Queen Esther begins in the made-up village of the Penacook area in the beginning of the 1900s, where Mr. and Mrs. Winslow take in teenage orphan the title character from the orphanage. We are a a number of decades ahead of the events of Cider House, yet the doctor is still recognisable: still dependent on anesthetic, beloved by his staff, opening every talk with “At St Cloud's...” But his appearance in this novel is confined to these initial parts.
The couple are concerned about bringing up Esther well: she’s from a Jewish background, and “how might they help a young girl of Jewish descent find herself?” To answer that, we flash forward to Esther’s grown-up years in the twenties era. She will be part of the Jewish migration to Palestine, where she will join Haganah, the Zionist armed organisation whose “purpose was to defend Jewish towns from Arab attacks” and which would subsequently form the basis of the Israeli Defense Forces.
Such are enormous topics to address, but having presented them, Irving avoids them. Because if it’s regrettable that this book is not actually about St Cloud’s and the doctor, it’s all the more disheartening that it’s additionally not about Esther. For motivations that must relate to story mechanics, Esther becomes a surrogate mother for one more of the couple's daughters, and gives birth to a baby boy, Jimmy, in 1941 – and the bulk of this story is the boy's tale.
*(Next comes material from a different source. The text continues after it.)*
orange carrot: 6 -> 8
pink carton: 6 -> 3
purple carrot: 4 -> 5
And at this point is where Irving’s preoccupations return strongly, both common and specific. Jimmy moves to – where else? – the Austrian capital; there’s mention of evading the draft notice through self-mutilation (His Earlier Book); a dog with a meaningful name (the dog's name, recall Sorrow from Hotel New Hampshire); as well as grappling, streetwalkers, authors and penises (Irving’s throughout).
Jimmy is a duller persona than the female lead suggested to be, and the supporting characters, such as young people Claude and Jolanda, and Jimmy’s teacher Eissler, are flat as well. There are several amusing set pieces – Jimmy losing his virginity; a brawl where a handful of ruffians get beaten with a crutch and a tire pump – but they’re here and gone.
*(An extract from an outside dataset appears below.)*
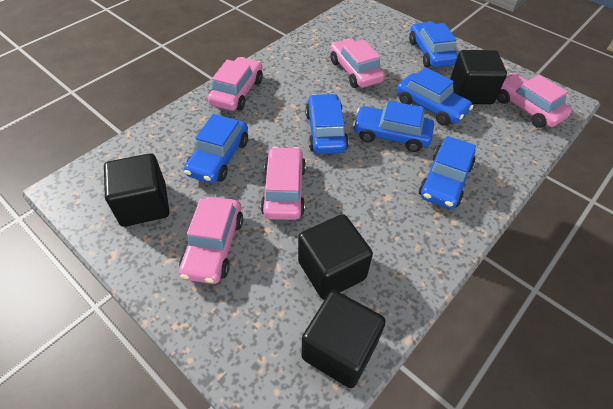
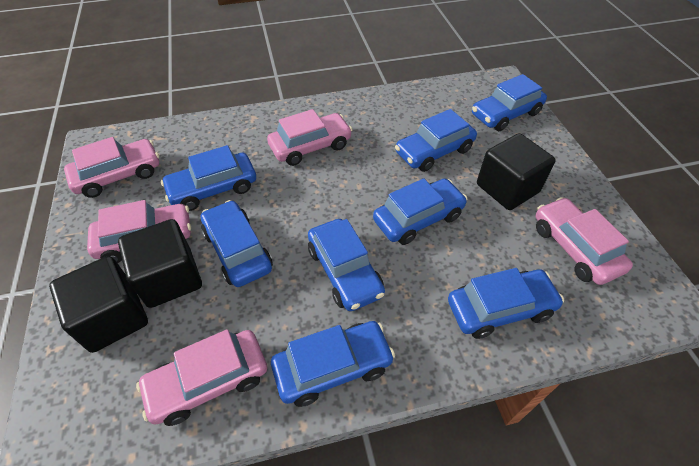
black cube: 4 -> 3
blue car: 6 -> 8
Irving has never been a nuanced novelist, but that is is not the problem. He has always restated his ideas, foreshadowed story twists and allowed them to accumulate in the viewer's mind before leading them to completion in long, shocking, funny sequences. For instance, in Irving’s novels, body parts tend to be lost: recall the tongue in Garp, the digit in Owen Meany. Those absences echo through the story. In the book, a key character suffers the loss of an upper extremity – but we just learn 30 pages the conclusion.
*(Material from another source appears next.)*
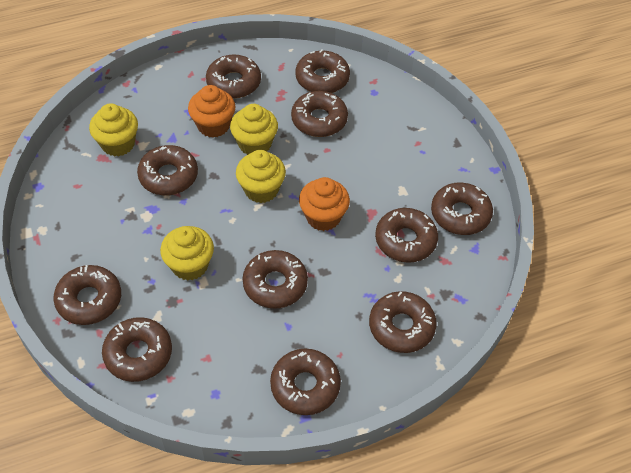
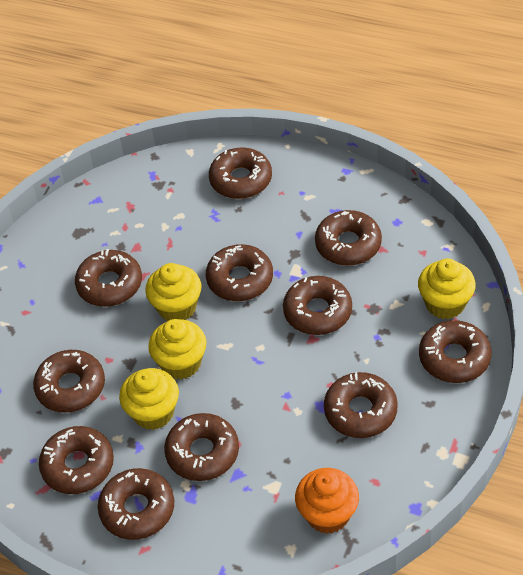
orange cupcake: 2 -> 1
Esther returns toward the end in the book, but merely with a eleventh-hour feeling of ending the story. We never discover the entire story of her time in the Middle East. The book is a disappointment from a writer who in the past gave such pleasure. That’s the bad news. The good news is that His Classic Novel – upon rereading alongside this novel – still stands up wonderfully, 40 years on. So read the earlier work in its place: it’s twice as long as the new novel, but far as good.